---------- DATA TO USE
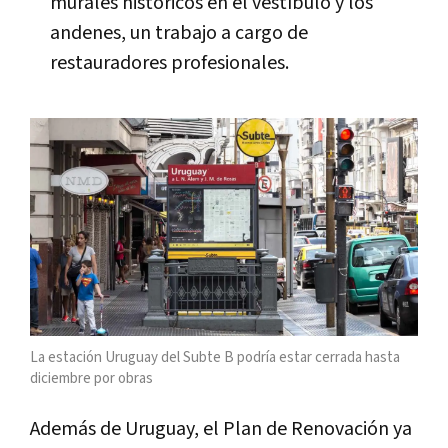
murales históricos en el vestíbulo y los
andenes, un trabajo a cargo de
restauradores profesionales.
La estación Uruguay del Subte B podría estar cerrada hasta
diciembre por obras
Además de Uruguay, el Plan de Renovación ya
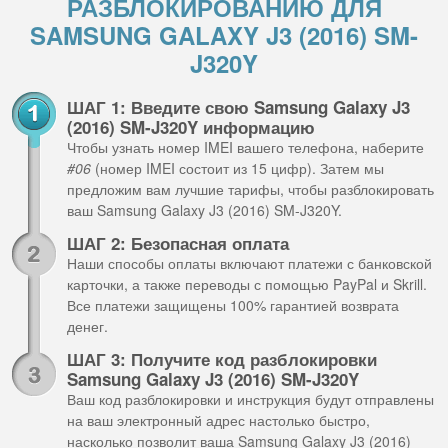
РАЗБЛОКИРОВАНИЮ ДЛЯ
SAMSUNG GALAXY J3 (2016) SM-
J320Y
ШАГ 1: Введите свою Samsung Galaxy J3
(2016) SM-J320Y информацию
Чтобы узнать номер IMEI вашего телефона, наберите
#06
(номер IMEI состоит из 15 цифр). Затем мы
предложим вам лучшие тарифы, чтобы разблокировать
ваш Samsung Galaxy J3 (2016) SM-J320Y.
ШАГ 2: Безопасная оплата
Наши способы оплаты включают платежи с банковской
карточки, а также переводы с помощью PayPal и Skrill.
Все платежи защищены 100% гарантией возврата
денег.
ШАГ 3: Получите код разблокировки
Samsung Galaxy J3 (2016) SM-J320Y
Ваш код разблокировки и инструкция будут отправлены
на ваш электронный адрес настолько быстро,
насколько позволит ваша Samsung Galaxy J3 (2016)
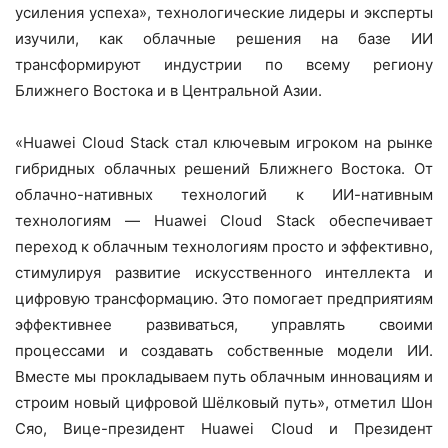
усиления успеха», технологические лидеры и эксперты
изучили, как облачные решения на базе ИИ
трансформируют индустрии по всему региону
Ближнего Востока и в Центральной Азии.
«Huawei Cloud Stack стал ключевым игроком на рынке
гибридных облачных решений Ближнего Востока. От
облачно-нативных технологий к ИИ-нативным
технологиям — Huawei Cloud Stack обеспечивает
переход к облачным технологиям просто и эффективно,
стимулируя развитие искусственного интеллекта и
цифровую трансформацию. Это помогает предприятиям
эффективнее развиваться, управлять своими
процессами и создавать собственные модели ИИ.
Вместе мы прокладываем путь облачным инновациям и
строим новый цифровой Шёлковый путь», отметил Шон
Сяо, Вице-президент Huawei Cloud и Президент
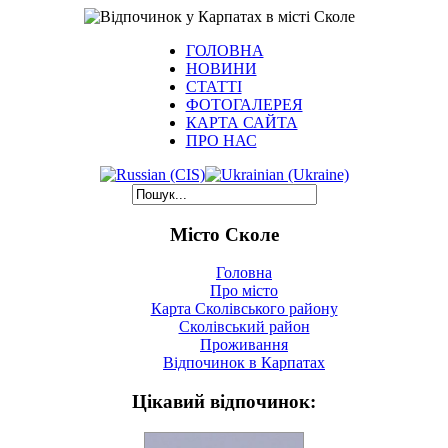
ГОЛОВНА
НОВИНИ
СТАТТІ
ФОТОГАЛЕРЕЯ
КАРТА САЙТА
ПРО НАС
Місто Сколе
Головна
Про місто
Карта Сколівського району
Сколівський район
Проживання
Відпочинок в Карпатах
Цікавий відпочинок:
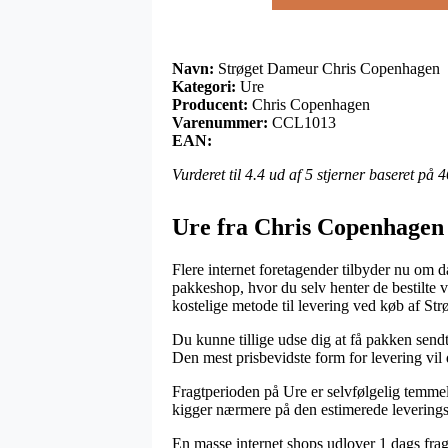
Navn:
Strøget Dameur Chris Copenhagen
Kategori:
Ure
Producent:
Chris Copenhagen
Varenummer:
CCL1013
EAN:
Vurderet til
4.4
ud af 5 stjerner baseret på
4
Ure fra Chris Copenhagen
Flere internet foretagender tilbyder nu om 
pakkeshop, hvor du selv henter de bestilte 
kostelige metode til levering ved køb af S
Du kunne tillige udse dig at få pakken sendt
Den mest prisbevidste form for levering vil
Fragtperioden på Ure er selvfølgelig temmel
kigger nærmere på den estimerede levering
En masse internet shops udlover 1 dags fr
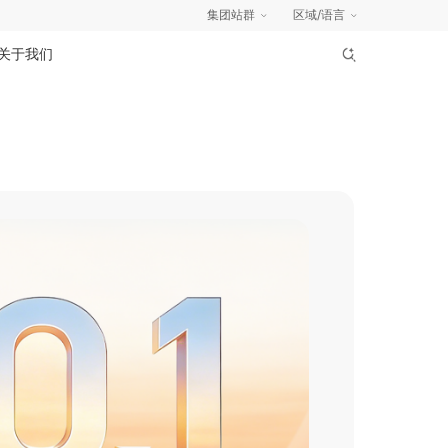
集团站群
区域/语言
关于我们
--------------------
▶ [EXERCISE PROMPT]: Rewrite the lines from the one containing "лидеры и эксперты" through the one containing "игроком на рынке", swapping "эксперты" for "аналитики" and leaving every other word unchanged.

▶ [RESPONSE TO THIS EXERCISE]:
усиления успеха», технологические лидеры и аналитики
изучили, как облачные решения на базе ИИ
трансформируют индустрии по всему региону
Ближнего Востока и в Центральной Азии.
«Huawei Cloud Stack стал ключевым игроком на рынке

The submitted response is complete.